His writing style is rife with "wit-to-power," as Dwight Garner puts it, but that wit has always been grounded in real
heart: in an evident love and respect for humanity, for everything we
are, despite a clear-sighted understanding of our capacity for harm.
I’ve always come away from a piece of George Saunders fiction with a
sort of grimly hopeful awe at the human capacity to change, to shift
gears, to reorient ourselves towards something better.
So as you might expect, I went into Saunders’ newest novel, Vigil, with eager anticipation.
To be blunt: I felt let down.
While Vigil
still has whiffs of classic Saunders—the surreal premise, the
borderline slapstick humor lightening otherwise morbid scenes, the
attention to interior character voice—the story feels anemic,
incomplete. It flirts with hefty subjects like greed, free will, and
atonement, but it says nothing substantive about them. The conclusion of
the novel, in particular, feels hollow to me, a hurried and muddy
ending to a book with little direction.
Vigil is the story
of K.J. Boone, a wealthy 87-year-old oil tycoon dying of cancer, who,
upon the night of his death, is visited by a spirit (or angel, perhaps)

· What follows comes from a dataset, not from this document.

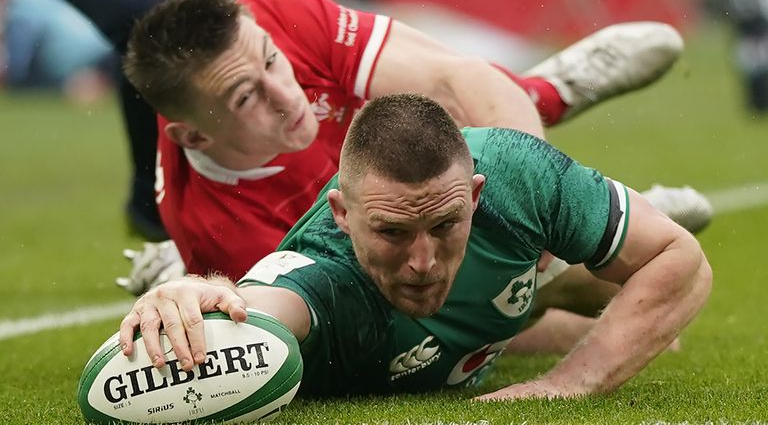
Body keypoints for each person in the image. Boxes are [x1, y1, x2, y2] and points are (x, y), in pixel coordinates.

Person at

named Jill "Doll” Blaine. Jill is our point-of-view character, our guide
through the story just as she is Boone’s guide and “comfort” as he lay
dying. The reader will not be surprised to learn that Boone is less than
repentant for the harm he caused in life (an antithesis to Dickens’
Scrooge), and the entire novel is Jill grappling with this.
But
here’s my problem: Jill grapples to no purpose. Because while the story
gestures at interesting themes around human selfishness and mortality,
determinism and free will, they are ultimately empty gestures that lead
nowhere. Jill begins the novel believing that circumstances shape (determine)

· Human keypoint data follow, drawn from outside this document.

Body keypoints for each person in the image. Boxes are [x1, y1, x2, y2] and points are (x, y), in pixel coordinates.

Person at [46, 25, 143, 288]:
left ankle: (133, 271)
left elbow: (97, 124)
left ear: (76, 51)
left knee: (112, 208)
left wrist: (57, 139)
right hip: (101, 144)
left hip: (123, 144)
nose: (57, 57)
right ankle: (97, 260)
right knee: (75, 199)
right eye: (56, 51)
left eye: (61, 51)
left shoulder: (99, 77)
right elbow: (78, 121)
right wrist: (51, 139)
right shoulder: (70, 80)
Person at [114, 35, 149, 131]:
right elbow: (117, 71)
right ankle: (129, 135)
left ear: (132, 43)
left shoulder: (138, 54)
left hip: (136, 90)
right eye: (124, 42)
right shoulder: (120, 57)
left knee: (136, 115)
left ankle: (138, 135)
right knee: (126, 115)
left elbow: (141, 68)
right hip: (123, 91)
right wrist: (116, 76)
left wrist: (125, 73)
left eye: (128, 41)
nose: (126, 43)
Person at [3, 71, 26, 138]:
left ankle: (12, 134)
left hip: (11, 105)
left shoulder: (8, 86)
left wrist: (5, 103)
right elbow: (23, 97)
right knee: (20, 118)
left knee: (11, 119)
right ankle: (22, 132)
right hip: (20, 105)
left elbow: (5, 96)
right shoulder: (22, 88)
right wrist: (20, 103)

who we are, and she still believes that by its ending. The novel begins
with Jill attempting to comfort one dying life, and it ends the same
way. There’s no movement toward any denouement, no sense of turning or
of change. The story remains one flat line from start to finish. Even
Boone’s eventual death—the only scene that arguably resembles a change
or turning point—is narratively de-fanged, treated as meaningless, or at
best impotent. The story ends in precisely the same place it began, and
I was left with the feeling that this 175-page novel had nothing much
to say.
Where George Saunders’ older work has heart and movement, Vigil is a shrug, a half-finished gesture. I’d hoped for more from a writer who’s consistently shown better skill than this.